In other words, the main issues I see with the series right now are some stylistic inconsistences that hopefully will be resolved in future episodes. There is some room here for character development, and the soft art style results in some pretty visuals, so I'm cautiously optimistic here.
If you're looking for utterly harmless fluff this season, Konohana Kitan has you covered. Sweet and idyllic as all get out, this first episode brings us to the traditional inn Konohanatei with its newest employee, the young kitsune Yuzu. Apparently she's been raised in total isolation with the Buddhist nun Bikuni, so everything, from the amount of people in a city to the proper way to polish floors, is brand new to her. Her sense of open-mouthed wonder can get old if slow, sweet slice-of-life isn't your genre, but the whole thing is just so darn cute it's hard to get worked up about it.
Fortunately for the plot, Yuzu's wide-eyed earnestness is off-set by her relatively large cast of co-workers. While the one we see the most of, Satsuki, is very likely a by-the-book tsundere, the others seem a little less easy to stereotype as of this first episode. Partially this could be because they're all kitsune, or fox spirits. Mythology tells us that kitsune are shape-shifters and tricksters by nature, so taking them at face value isn't always a good idea. Given that the owner of Konohanatei simply looks like a giant red fox in a kimono (and that she may be Satsuki's older sister?), it seems that that the casts' humanoid forms may either be signs of immaturity or a deliberate choice on their parts. Therefore we can't assume anything about their ages – Yuzu looks distinctly younger than Satsuki, but we're told they're agemates, so that means that both Ren and Sakura, who look even younger than Yuzu, aren't necessarily so. How the mythology plays into the story and characters will be interesting to see. The other animal people/yokai we see this week are what I think is a tanuki who, like the owner, maintains his animal form rather than taking on a humanoid appearance (interestingly enough, he's also older than the girls) and a couple of ratmen, both of whom look more rat than man. They're also the focus of one of the best scenes, where the rats come charging towards Yuzu screaming to get out of their way only for the camera to pull back and show us that they're actually rat-sized, not people-sized.

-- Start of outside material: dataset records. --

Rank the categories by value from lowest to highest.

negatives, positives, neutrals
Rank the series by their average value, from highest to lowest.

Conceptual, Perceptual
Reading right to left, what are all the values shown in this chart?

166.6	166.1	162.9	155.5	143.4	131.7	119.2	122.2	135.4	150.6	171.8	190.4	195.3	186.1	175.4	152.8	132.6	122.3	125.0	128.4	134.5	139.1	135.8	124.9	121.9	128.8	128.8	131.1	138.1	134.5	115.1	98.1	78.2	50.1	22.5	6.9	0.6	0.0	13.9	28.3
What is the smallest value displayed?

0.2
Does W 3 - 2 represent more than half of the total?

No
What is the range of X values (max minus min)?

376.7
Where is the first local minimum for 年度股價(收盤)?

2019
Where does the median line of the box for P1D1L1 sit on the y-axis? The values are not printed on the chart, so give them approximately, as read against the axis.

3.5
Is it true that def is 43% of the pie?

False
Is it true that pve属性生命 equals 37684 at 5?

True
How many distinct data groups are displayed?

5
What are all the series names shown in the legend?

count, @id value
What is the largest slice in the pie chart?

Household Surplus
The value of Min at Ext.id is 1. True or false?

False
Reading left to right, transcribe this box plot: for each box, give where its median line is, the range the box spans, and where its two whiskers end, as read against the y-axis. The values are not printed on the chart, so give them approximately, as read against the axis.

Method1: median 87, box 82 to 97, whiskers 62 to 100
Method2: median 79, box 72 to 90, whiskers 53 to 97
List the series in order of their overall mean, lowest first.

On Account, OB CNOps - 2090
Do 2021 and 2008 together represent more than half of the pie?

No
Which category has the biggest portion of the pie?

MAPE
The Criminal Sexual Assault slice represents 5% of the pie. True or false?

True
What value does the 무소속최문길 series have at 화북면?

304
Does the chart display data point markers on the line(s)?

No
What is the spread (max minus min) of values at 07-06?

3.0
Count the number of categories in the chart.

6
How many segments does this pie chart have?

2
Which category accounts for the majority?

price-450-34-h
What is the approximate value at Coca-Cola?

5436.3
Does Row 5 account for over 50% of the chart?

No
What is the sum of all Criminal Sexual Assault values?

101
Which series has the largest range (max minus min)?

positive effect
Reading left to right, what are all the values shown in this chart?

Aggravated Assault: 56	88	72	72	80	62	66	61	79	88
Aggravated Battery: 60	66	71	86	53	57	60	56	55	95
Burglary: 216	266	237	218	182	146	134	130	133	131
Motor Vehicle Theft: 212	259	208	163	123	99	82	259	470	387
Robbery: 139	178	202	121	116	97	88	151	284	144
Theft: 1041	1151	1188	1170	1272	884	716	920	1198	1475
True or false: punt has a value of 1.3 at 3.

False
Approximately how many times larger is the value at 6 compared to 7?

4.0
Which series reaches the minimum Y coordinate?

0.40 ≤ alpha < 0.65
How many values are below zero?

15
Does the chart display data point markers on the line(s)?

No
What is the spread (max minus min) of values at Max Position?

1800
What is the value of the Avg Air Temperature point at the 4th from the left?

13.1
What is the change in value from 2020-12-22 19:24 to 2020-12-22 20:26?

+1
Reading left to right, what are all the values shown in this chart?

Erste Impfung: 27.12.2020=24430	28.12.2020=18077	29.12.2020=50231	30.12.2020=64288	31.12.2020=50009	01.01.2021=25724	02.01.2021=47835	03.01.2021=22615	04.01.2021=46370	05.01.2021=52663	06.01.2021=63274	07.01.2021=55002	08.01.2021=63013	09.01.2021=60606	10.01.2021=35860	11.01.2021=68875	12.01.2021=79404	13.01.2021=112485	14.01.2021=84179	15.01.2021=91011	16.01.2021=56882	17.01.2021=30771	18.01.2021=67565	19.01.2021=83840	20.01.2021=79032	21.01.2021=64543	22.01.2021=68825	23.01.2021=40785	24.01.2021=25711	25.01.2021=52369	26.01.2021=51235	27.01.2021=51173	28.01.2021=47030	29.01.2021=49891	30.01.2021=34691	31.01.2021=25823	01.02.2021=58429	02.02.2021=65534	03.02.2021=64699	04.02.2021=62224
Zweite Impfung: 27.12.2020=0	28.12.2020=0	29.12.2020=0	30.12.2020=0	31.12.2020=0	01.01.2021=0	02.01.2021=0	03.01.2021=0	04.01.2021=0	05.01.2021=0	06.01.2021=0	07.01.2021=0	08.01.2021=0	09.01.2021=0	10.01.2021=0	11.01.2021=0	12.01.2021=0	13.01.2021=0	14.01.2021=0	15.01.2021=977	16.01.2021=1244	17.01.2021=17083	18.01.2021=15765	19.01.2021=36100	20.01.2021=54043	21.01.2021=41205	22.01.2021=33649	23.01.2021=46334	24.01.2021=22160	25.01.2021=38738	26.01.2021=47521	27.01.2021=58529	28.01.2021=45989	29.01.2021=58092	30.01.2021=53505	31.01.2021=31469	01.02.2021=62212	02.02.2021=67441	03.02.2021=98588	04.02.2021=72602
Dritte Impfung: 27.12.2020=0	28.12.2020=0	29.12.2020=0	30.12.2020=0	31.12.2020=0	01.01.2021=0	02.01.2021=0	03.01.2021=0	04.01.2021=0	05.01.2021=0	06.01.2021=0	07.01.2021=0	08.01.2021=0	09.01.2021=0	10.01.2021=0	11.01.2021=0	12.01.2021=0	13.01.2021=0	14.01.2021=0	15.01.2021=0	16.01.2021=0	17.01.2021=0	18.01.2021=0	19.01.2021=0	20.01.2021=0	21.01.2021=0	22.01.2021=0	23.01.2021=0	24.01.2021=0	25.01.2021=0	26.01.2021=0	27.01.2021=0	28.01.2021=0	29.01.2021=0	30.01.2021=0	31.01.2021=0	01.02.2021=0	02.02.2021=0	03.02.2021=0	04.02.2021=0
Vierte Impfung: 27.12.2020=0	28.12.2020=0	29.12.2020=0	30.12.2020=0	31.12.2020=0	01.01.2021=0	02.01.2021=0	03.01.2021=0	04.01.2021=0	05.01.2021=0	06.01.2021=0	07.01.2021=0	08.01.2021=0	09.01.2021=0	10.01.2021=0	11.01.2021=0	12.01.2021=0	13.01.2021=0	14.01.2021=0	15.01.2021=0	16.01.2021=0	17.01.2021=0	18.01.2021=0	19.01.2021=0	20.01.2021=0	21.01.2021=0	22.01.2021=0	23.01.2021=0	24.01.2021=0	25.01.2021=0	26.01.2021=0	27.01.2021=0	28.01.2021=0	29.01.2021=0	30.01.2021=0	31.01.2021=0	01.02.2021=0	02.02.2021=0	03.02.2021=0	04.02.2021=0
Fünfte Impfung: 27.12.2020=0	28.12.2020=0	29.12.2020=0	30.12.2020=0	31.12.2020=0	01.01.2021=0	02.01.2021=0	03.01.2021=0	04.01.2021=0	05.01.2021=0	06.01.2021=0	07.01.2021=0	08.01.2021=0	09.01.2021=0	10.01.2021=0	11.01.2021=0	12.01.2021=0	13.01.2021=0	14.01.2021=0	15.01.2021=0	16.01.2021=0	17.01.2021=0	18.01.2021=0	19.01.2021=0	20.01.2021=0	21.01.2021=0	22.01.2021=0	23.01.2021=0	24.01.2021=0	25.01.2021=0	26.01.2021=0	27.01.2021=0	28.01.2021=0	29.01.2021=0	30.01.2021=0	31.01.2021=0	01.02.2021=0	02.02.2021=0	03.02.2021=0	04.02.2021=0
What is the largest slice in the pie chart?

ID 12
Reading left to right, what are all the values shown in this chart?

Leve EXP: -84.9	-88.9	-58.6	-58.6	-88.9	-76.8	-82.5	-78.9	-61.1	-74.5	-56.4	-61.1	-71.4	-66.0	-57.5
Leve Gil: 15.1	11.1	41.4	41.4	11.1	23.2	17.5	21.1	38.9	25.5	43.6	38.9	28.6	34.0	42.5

To be perfectly frank, I don't think that there's going to be a whole lot to this story. This episode is just about Yuzu beginning to settle in and how much she throws Satsuki off-track. I would imagine that their budding friendship (or something more) will be a focus of the story, and that that will form the main drive of the plot. Given how pretty this looks, with attractive characters, beautiful traditional architecture, and more sakura petals than you can shake a stick at, just sitting and gazing at the screen is likely to be a chief attraction. I'm more of a plot person myself, but this could be just a soft and soothing way to start your Wednesdays.